Complete the following =
1. In the passage on salt forms, reproduce the stretch from "2. Anhydrite occurs" through "surrounding sedimentary formations.", swapping "sandstones" for "limestones".
2. Proceed with the passage on salt forms from where it stops.

Given passage =

:::

Case studies are presented from the GOM that demonstrate true solutions to drilling salt in deepwater applications with FC drill bits.

THE FORMS OF SALT

There are three primary forms of salt:

1. Halite, or rock salt, forms in either thin or massive layers. It occurs as a relatively soft white rock, with red or yellow coloring caused by impurities.

2. Anhydrite occurs extensively in beds associated with halite deposits. It is harder and less soluble than halite and harder and denser than gypsum. It often occurs as fibrous, granular or more compact masses.

3. Gypsum is basically the hydrated version of anhydrite. It generally occurs in beds associated with layers of halite and dolomite.

Salt is notably less dense than other sedimentary rocks. As a result, salt deposits tend to flow under pressure, compared with either folding or faulting, which occurs with lithologies such as sandstones and shales. Salt mobility occurs due to the difference in density between the salt and any surrounding sedimentary formations.

Due to the lower specific gravity of salt, it will tend to move upwards, as a lighter fluid would rise through an overlaying denser fluid. The actual rate of movement is mainly affected by temperature. This plastic flow, or deformation, allows salt to concentrate into large domed-shaped masses where it can help to form oil traps.

:::

Data section =

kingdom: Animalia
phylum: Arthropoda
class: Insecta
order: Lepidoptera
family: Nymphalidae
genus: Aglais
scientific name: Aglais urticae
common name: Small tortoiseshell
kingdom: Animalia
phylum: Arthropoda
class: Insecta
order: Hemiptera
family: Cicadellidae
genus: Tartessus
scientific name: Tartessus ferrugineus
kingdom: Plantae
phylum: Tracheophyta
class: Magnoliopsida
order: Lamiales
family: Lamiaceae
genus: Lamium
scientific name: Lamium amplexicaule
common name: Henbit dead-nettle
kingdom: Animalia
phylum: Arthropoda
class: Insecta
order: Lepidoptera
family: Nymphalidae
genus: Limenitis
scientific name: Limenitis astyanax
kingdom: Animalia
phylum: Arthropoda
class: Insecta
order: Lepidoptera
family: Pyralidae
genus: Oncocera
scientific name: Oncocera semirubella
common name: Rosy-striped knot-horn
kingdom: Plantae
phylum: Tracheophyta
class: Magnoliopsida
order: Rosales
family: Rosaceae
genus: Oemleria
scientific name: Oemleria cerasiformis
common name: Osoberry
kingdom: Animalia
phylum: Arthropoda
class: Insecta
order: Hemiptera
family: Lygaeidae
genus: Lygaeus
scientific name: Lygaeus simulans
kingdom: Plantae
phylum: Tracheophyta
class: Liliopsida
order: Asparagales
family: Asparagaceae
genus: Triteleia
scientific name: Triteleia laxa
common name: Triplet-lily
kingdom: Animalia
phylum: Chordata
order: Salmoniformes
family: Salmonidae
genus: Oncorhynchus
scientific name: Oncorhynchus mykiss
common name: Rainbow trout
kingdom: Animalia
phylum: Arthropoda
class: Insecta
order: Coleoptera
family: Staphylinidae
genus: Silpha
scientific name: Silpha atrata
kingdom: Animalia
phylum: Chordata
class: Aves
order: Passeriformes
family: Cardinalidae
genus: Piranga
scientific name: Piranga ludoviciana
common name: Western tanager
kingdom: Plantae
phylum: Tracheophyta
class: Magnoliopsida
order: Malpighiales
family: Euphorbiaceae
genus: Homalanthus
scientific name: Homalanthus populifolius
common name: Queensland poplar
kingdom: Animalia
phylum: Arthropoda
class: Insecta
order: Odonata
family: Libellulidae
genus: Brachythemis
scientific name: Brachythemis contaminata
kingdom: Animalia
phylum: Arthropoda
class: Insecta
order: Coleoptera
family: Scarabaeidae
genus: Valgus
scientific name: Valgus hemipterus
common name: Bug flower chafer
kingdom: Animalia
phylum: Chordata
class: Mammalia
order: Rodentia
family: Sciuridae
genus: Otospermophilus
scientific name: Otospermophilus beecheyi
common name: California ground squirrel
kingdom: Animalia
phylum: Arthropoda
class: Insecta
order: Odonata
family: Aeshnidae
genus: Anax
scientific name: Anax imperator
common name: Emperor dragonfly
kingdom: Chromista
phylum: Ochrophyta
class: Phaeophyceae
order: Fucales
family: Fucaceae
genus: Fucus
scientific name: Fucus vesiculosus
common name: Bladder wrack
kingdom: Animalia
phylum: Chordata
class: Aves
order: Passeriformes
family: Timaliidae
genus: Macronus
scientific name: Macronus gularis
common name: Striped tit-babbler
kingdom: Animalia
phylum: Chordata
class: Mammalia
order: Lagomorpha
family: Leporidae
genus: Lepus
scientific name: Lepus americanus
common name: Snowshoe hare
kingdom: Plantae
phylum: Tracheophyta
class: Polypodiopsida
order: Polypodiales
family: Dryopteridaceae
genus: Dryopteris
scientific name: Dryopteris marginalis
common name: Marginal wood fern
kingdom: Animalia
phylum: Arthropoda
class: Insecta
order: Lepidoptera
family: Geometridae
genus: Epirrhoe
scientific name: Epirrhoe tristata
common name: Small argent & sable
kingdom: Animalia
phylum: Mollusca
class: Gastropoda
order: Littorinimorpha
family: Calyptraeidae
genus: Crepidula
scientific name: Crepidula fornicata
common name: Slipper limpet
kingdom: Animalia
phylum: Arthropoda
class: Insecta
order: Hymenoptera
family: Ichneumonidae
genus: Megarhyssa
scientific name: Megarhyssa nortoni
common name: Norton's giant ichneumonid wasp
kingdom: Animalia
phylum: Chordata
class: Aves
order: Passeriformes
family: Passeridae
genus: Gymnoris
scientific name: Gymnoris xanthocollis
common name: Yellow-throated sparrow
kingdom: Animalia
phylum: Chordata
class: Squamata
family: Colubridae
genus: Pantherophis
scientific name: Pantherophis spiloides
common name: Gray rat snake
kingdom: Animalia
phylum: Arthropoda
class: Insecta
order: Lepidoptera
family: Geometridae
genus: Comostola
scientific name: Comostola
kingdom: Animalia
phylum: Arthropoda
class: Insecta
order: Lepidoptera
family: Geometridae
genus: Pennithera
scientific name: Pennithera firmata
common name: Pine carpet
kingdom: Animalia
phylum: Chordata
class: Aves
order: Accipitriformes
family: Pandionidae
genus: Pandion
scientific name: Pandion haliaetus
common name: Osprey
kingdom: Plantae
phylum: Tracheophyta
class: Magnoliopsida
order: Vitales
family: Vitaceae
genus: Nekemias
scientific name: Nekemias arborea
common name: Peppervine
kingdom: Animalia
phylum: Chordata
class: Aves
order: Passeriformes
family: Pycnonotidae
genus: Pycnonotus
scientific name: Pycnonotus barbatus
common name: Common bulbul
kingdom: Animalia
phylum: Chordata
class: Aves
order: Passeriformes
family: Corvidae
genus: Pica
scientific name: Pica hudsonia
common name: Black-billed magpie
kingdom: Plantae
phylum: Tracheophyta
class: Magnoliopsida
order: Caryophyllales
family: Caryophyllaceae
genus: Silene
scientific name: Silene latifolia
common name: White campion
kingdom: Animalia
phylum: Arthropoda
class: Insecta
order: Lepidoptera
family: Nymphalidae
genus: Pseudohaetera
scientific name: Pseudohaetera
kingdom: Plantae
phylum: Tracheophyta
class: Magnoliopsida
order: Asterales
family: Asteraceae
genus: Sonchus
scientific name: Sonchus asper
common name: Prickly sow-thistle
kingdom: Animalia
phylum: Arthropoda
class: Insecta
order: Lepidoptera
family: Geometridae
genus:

:::

Answers for the exercise =
1.
2. Anhydrite occurs extensively in beds associated with halite deposits. It is harder and less soluble than halite and harder and denser than gypsum. It often occurs as fibrous, granular or more compact masses.

3. Gypsum is basically the hydrated version of anhydrite. It generally occurs in beds associated with layers of halite and dolomite.

Salt is notably less dense than other sedimentary rocks. As a result, salt deposits tend to flow under pressure, compared with either folding or faulting, which occurs with lithologies such as limestones and shales. Salt mobility occurs due to the difference in density between the salt and any surrounding sedimentary formations.

2.
Salt deposits are found in many locations around the world, including Mexico, Spain, United Kingdom, Russia, Saudi Arabia, India, Colorado and Utah onshore the United States, and the Gulf Coast region of the US. This article will focus on the Gulf Coast.

Extensive subsurface salt structures exist throughout the Lower Tertiary trend within the GOM deepwater. These structures range from 2,000 ft to 12,000 ft in thickness and have trapped considerable amounts of hydrocarbons. The high purity of the salt in this region, combined with relatively low subsurface temperatures, has resulted in slow-creeping salt bodies.

These properties of salt lead to several distinct drilling challenges in the Gulf. These include:

•  Hole creep – Salt may extrude (or “creep”) into the wellbore due to its plastic nature. This creep can potentially cause stuck pipe and fatigue damage to the drillstring. The rate of creep will depend on the specific properties of the salt, pressure and temperature. An increase in the last two tends to increase rate of creep.

•  Washout – Salt is soluble. Under certain conditions, salt will dissolve and result in borehole enlargement. This causes unpredictable directional tendencies, poor BHA performance and stability issues.

•  Formation pressure issues – During the formation of domes, the salt may “drag” deeply buried formations closer to the surface as the plastic salt rises, bringing their corresponding formation pressures. These abnormal pressures can cause unexpected overbalanced or underbalanced drilling conditions.

•  Rubble zones/sutures – These are commonly associated with salt domes and can present performance problems (e.g., vibrations), especially when drill bits are used in these applications.

•  Tar zones – When encountered in salt drilling, they present a different set of operational problems.

Figure 2: The 17 ½-in. RSX816S-A bit, developed in 2001, uses the ring gauge to enhance lateral stability. The gauge-cutting structure provided side cutting for the rotary steerable system. This design was used successfully for several years but has been replaced by newer technology as salt applications became more refined.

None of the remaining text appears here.